From tai chi and channeling sessions to animation studios and bakers, the Smiley Building has brought a wide range of art, business, and nonprofits together.
“Everybody’s doing their thing to enjoy the space and the beauty of the space,” said artist Becca Conrad-Whitehead, who has studio space on the second floor. “They embrace its history and look forward to its future.”
Every once in a while, Conrad-Whitehead comes across someone new to the current incarnation of the Smiley Building.
“I’ve had people who come to the studio who are like, ‘I took calculus there. [Or,] that was my old biology [classroom] ... and that was the old gym.’”
There are dance classes for disabled adults and children next to a solar company next to ukulele jam circles. While there is no central directory online that is up to date, there are directories posted at the building’s entrance.
And, OMG, the fliers. There is a bigass promotion wall that showcases not only what’s happening in-building, but also around town. Want to know what’s happening in Durango? Check out the Smiley Building’s flier wall. Walk straight in the front door, past the café, past the fish mural, and there will be an entire wall to your right covered in upcoming events.
What about the future?The current political climate has a lot of folks (appropriately) down-and-out. But. As author, activist, and broadcaster Studs Terkel would’ve said, were he still around, “Hope dies last.” That seems to be the general vibe at the Smiley Building, too.

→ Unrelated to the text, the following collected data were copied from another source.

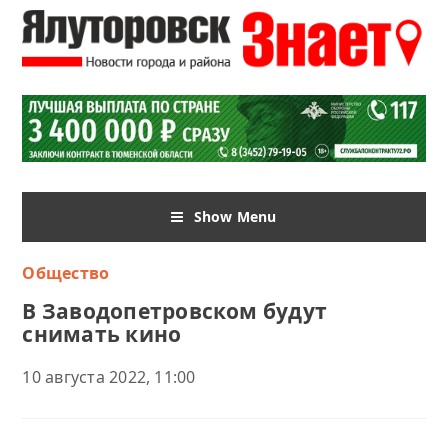
Show Menu
Общество
В Заводопетровском будут
снимать кино
10 августа 2022, 11:00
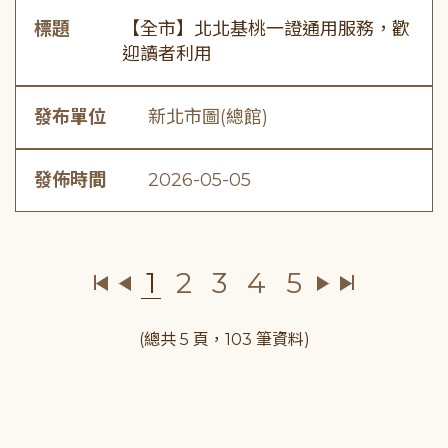
標題
【全市】北北基桃一證通用服務，歡
迎讀者利用
發布單位
新北市圖(總館)
發佈時間
2026-05-05
1
2
3
4
5
(總共 5 頁，103 筆資料)
:::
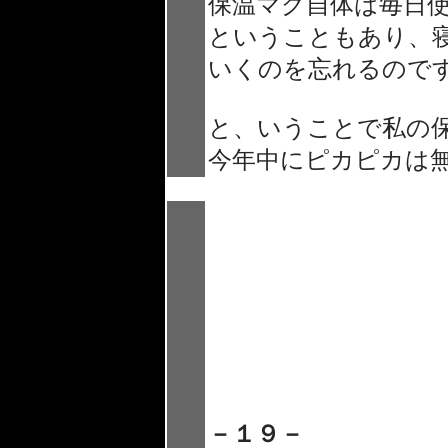
保温マグ自体は毎日
ということもあり、
いくのを忘れるので
と、いうことで私の
今年中にピカピカは無
－１９－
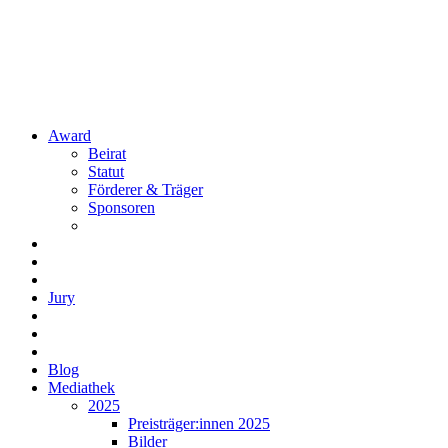
Award
Beirat
Statut
Förderer & Träger
Sponsoren
Jury
Blog
Mediathek
2025
Preisträger:innen 2025
Bilder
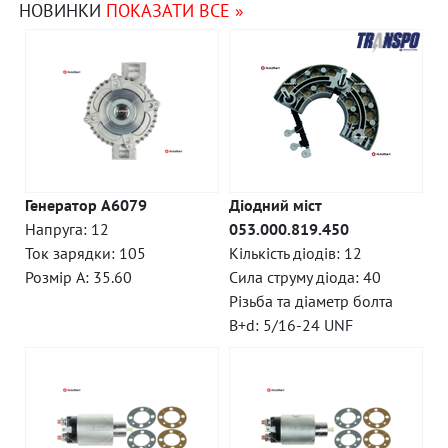
НОВИНКИ
ПОКАЗАТИ ВСЕ »
Генератор A6079
Діодний міст
Напруга: 12
053.000.819.450
Ток зарядки: 105
Кількість діодів: 12
Розмір A: 35.60
Сила струму діода: 40
Різьба та діаметр болта
B+d: 5/16-24 UNF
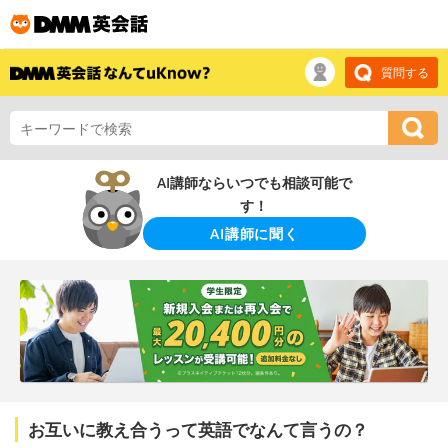
質問する
AI講師ならいつでも相談可能で
す！
AI講師に聞く
お互いに教え合うって英語でなんて言うの？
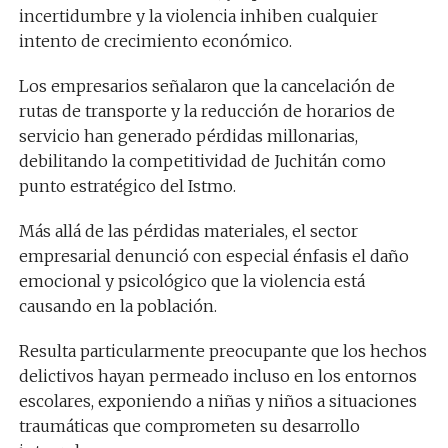
incertidumbre y la violencia inhiben cualquier
intento de crecimiento económico.
Los empresarios señalaron que la cancelación de
rutas de transporte y la reducción de horarios de
servicio han generado pérdidas millonarias,
debilitando la competitividad de Juchitán como
punto estratégico del Istmo.
Más allá de las pérdidas materiales, el sector
empresarial denunció con especial énfasis el daño
emocional y psicológico que la violencia está
causando en la población.
Resulta particularmente preocupante que los hechos
delictivos hayan permeado incluso en los entornos
escolares, exponiendo a niñas y niños a situaciones
traumáticas que comprometen su desarrollo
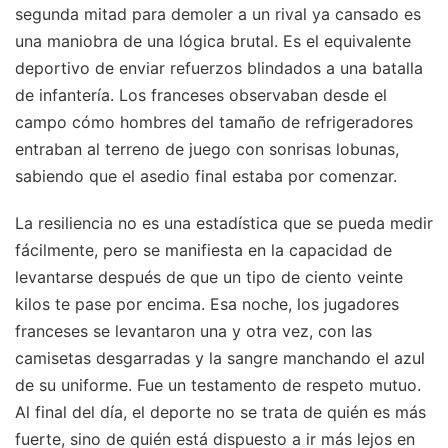
segunda mitad para demoler a un rival ya cansado es
una maniobra de una lógica brutal. Es el equivalente
deportivo de enviar refuerzos blindados a una batalla
de infantería. Los franceses observaban desde el
campo cómo hombres del tamaño de refrigeradores
entraban al terreno de juego con sonrisas lobunas,
sabiendo que el asedio final estaba por comenzar.
La resiliencia no es una estadística que se pueda medir
fácilmente, pero se manifiesta en la capacidad de
levantarse después de que un tipo de ciento veinte
kilos te pase por encima. Esa noche, los jugadores
franceses se levantaron una y otra vez, con las
camisetas desgarradas y la sangre manchando el azul
de su uniforme. Fue un testamento de respeto mutuo.
Al final del día, el deporte no se trata de quién es más
fuerte, sino de quién está dispuesto a ir más lejos en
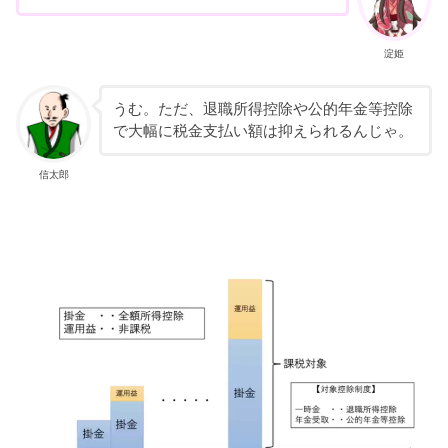
淀姫
うむ。ただ、退職所得控除や公的年金等控除
で大幅に税金支払い額は抑えられるんじゃ。
信太郎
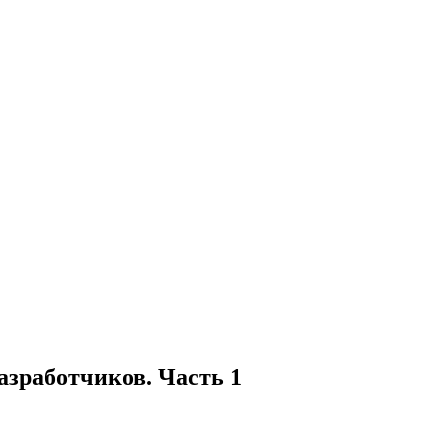
азработчиков. Часть 1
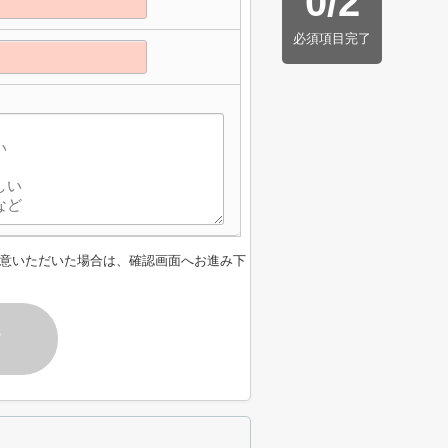
0
/
2
必須項目完了
意いただいた場合は、確認画面へお進み下
す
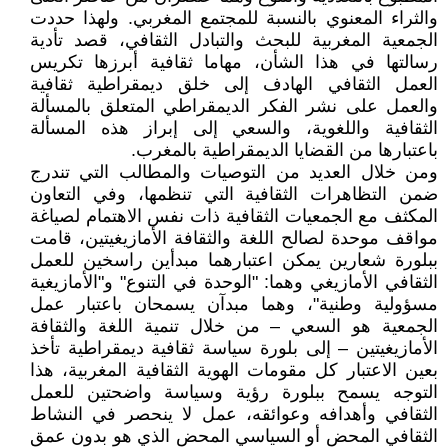
والثراء المعنوي بالنسبة للمجتمع المغربي. ولهذا حددت
الجمعية المغربية للبحث والتبادل الثقافي، قصد تأدية
رسالتها في هذا الشأن، مهاما ثقافية أبرزها تكريس
العمل الثقافي الهادف إلى خلق ديمقراطية ثقافية
والعمل على نشر الفكر الديمقراطي المتعلق بالمسألة
الثقافية واللغوية، والسعي إلى إبراز هذه المسألة
باعتبارها من القضايا الديمقراطية بالمغرب.
ومن خلال العديد من التوصيات والمطالب التي تندرج
ضمن التظاهرات الثقافية التي تنظمها، وفي التعاون
المكثف مع الجمعيات الثقافية ذات نفس الاهتمام لصياغة
مواقف موحدة لصالح اللغة والثقافة الأمازيغيتين، قامت
ببلورة شعارين يمكن اعتبارهما مبدأين راسخين للعمل
الثقافي الأمازيغي وهما: "الوحدة في التنوع" و"الأمازيغية
مسؤولية وطنية"، وهما مبدآن يسمحان باعتبار عمل
الجمعية هو السعي – من خلال تنمية اللغة والثقافة
الأمازيغيتين – إلى بلورة سياسة ثقافية ديمقراطية تأخذ
بعين الاعتبار كل مقومات الهوية الثقافية المغربية، هذا
التوجه يسمح ببلورة رؤية وسياسة واضحتين للعمل
الثقافي وأهدافه وعوائقه، عمل لا ينحصر في النشاط
الثقافي المحض أو السياسي المحض الذي هو بدون عمق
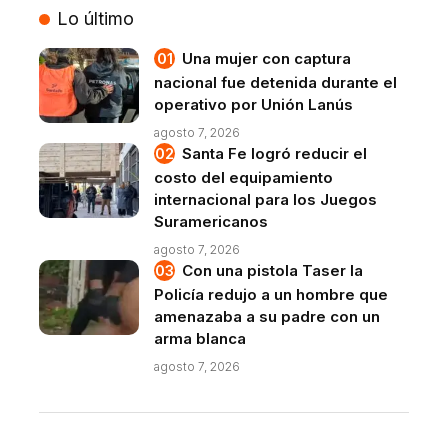
Lo último
Una mujer con captura
nacional fue detenida durante el
operativo por Unión Lanús
agosto 7, 2026
Santa Fe logró reducir el
costo del equipamiento
internacional para los Juegos
Suramericanos
agosto 7, 2026
Con una pistola Taser la
Policía redujo a un hombre que
amenazaba a su padre con un
arma blanca
agosto 7, 2026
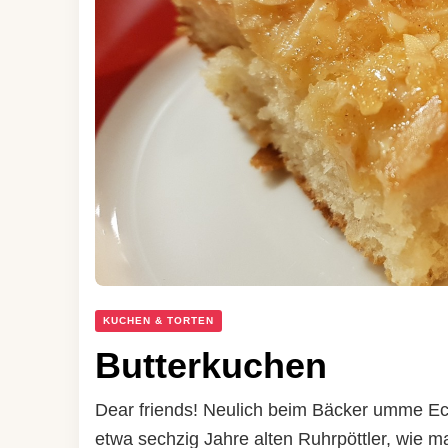
KUCHEN & TORTEN
Butterkuchen
Dear friends! Neulich beim Bäcker umme Ec
etwa sechzig Jahre alten Ruhrpöttler, wie m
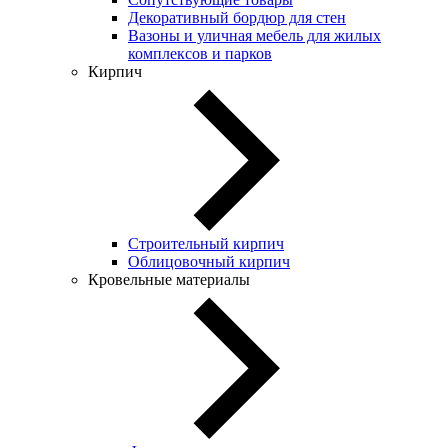
Декоративный бордюр для стен
Вазоны и уличная мебель для жилых
комплексов и парков
Кирпич
Строительный кирпич
Облицовочный кирпич
Кровельные материалы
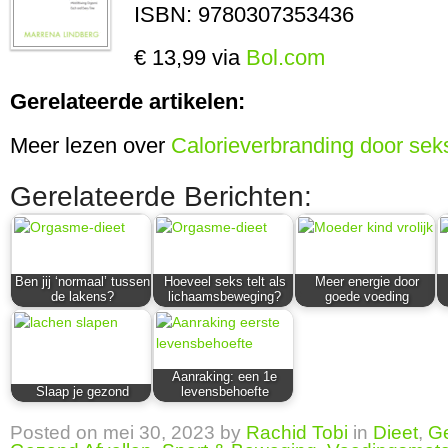
ISBN: 9780307353436
€ 13,99 via
Bol.com
Gerelateerde artikelen:
Meer lezen over
Calorieverbranding door sek
Gerelateerde Berichten:
Ben jij ‘normaal’ tussen
Hoeveel seks telt als
Meer energie door
de lakens?
lichaamsbeweging?
goede voeding
Aanraking: een 1e
Slaap je gezond
levensbehoefte
Posted on
mei 30, 2023
by
Rachid Tobi
in
Dieet
,
Ge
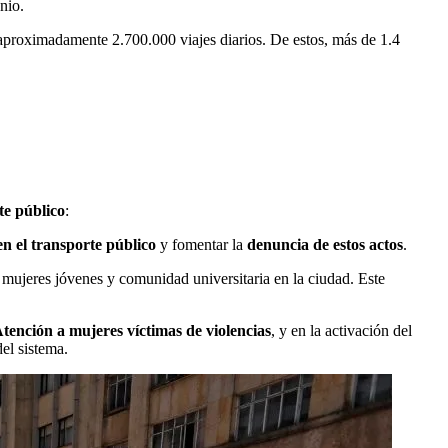
nio.
 aproximadamente 2.700.000 viajes diarios. De estos, más de 1.4
te público
:
en el transporte público
y fomentar la
denuncia de estos actos
.
 mujeres jóvenes y comunidad universitaria en la ciudad. Este
tención a mujeres víctimas de violencias
, y en la activación del
el sistema.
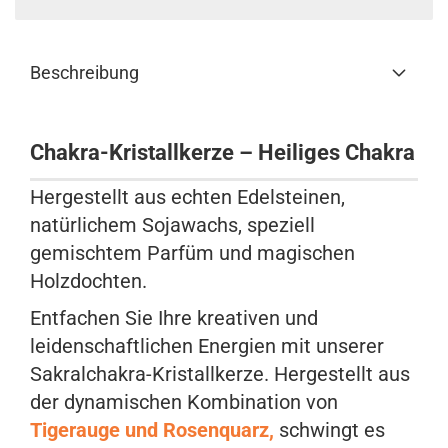
Beschreibung
Chakra-Kristallkerze – Heiliges Chakra
Hergestellt aus echten Edelsteinen,
natürlichem Sojawachs, speziell
gemischtem Parfüm und magischen
Holzdochten.
Entfachen Sie Ihre kreativen und
leidenschaftlichen Energien mit unserer
Sakralchakra-Kristallkerze. Hergestellt aus
der dynamischen Kombination von
Tigerauge und Rosenquarz,
schwingt es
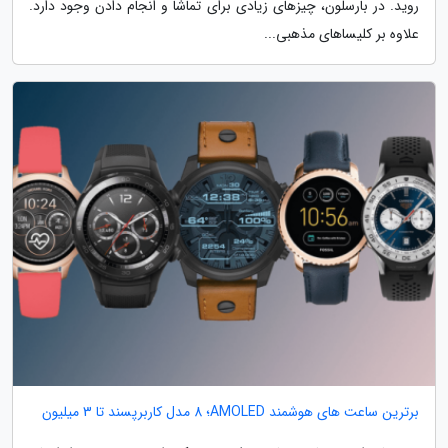
روید. در بارسلون، چیزهای زیادی برای تماشا و انجام دادن وجود دارد.
علاوه بر کلیساهای مذهبی...
برترین ساعت های هوشمند AMOLED؛ 8 مدل کاربرپسند تا 3 میلیون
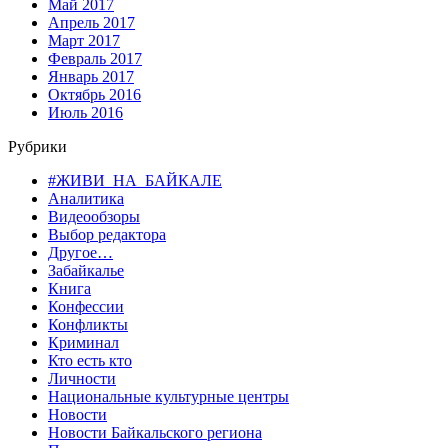
Май 2017
Апрель 2017
Март 2017
Февраль 2017
Январь 2017
Октябрь 2016
Июль 2016
Рубрики
#ЖИВИ_НА_БАЙКАЛЕ
Аналитика
Видеообзоры
Выбор редактора
Другое…
Забайкалье
Книга
Конфессии
Конфликты
Криминал
Кто есть кто
Личности
Национальные культурные центры
Новости
Новости Байкальского региона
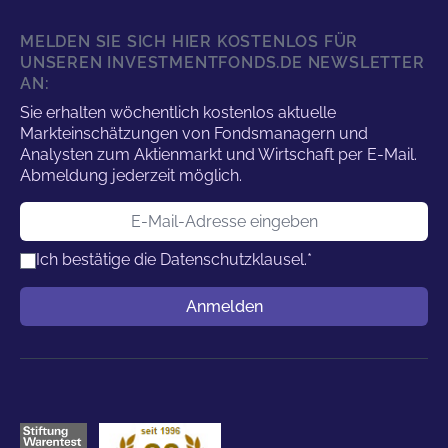
MELDEN SIE SICH HIER KOSTENLOS FÜR
UNSEREN INVESTMENTFONDS.DE NEWSLETTER
AN:
Sie erhalten wöchentlich kostenlos aktuelle
Markteinschätzungen von Fondsmanagern und
Analysten zum Aktienmarkt und Wirtschaft per E-Mail.
Abmeldung jederzeit möglich.
E-Mail-Adresse
Ich bestätige die
Datenschutzklausel.
*
Benutzername
Anmelden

When confronted with the idea that mixed-use buildings that incorporate high-density, pedestrian-friendly living, retail, and office space aren’t exactly the norm, Hladik said, “I think that people who have the vision that came with this building are going to do great things, no matter what. I am trying to have awesome faith in humanity.”
Durango is seeing the direct effects of rental costs for both housing and commercial use increasing. One has to wonder how much more affordable housing and business could become if more mixed-use buildings were created within town limits. Could our already bustling small-business culture strengthen if more spaces like the Smiley Building became available? Could some of our atrocious housing costs be soothed if residential mixed-use buildings started to appear? Who has the funding for these projects, and is it something that the city should directly be a sponsor of? The Smiley Building starts an excellent conversation about where an eco-friendly Durango with neighborhood character could go.
Are people even interested in sustainability? Can a green future continue in our current political climate? Shaw has a bright vision of the future. “I don’t worry about politics. My hope is that this is a wake-up call. No one is going to do this for us. To me, it lights a fire under us to create the world we want here, not to wait for anyone to do it for us. It makes me want to do more environmental actions and work for the things I believe in.”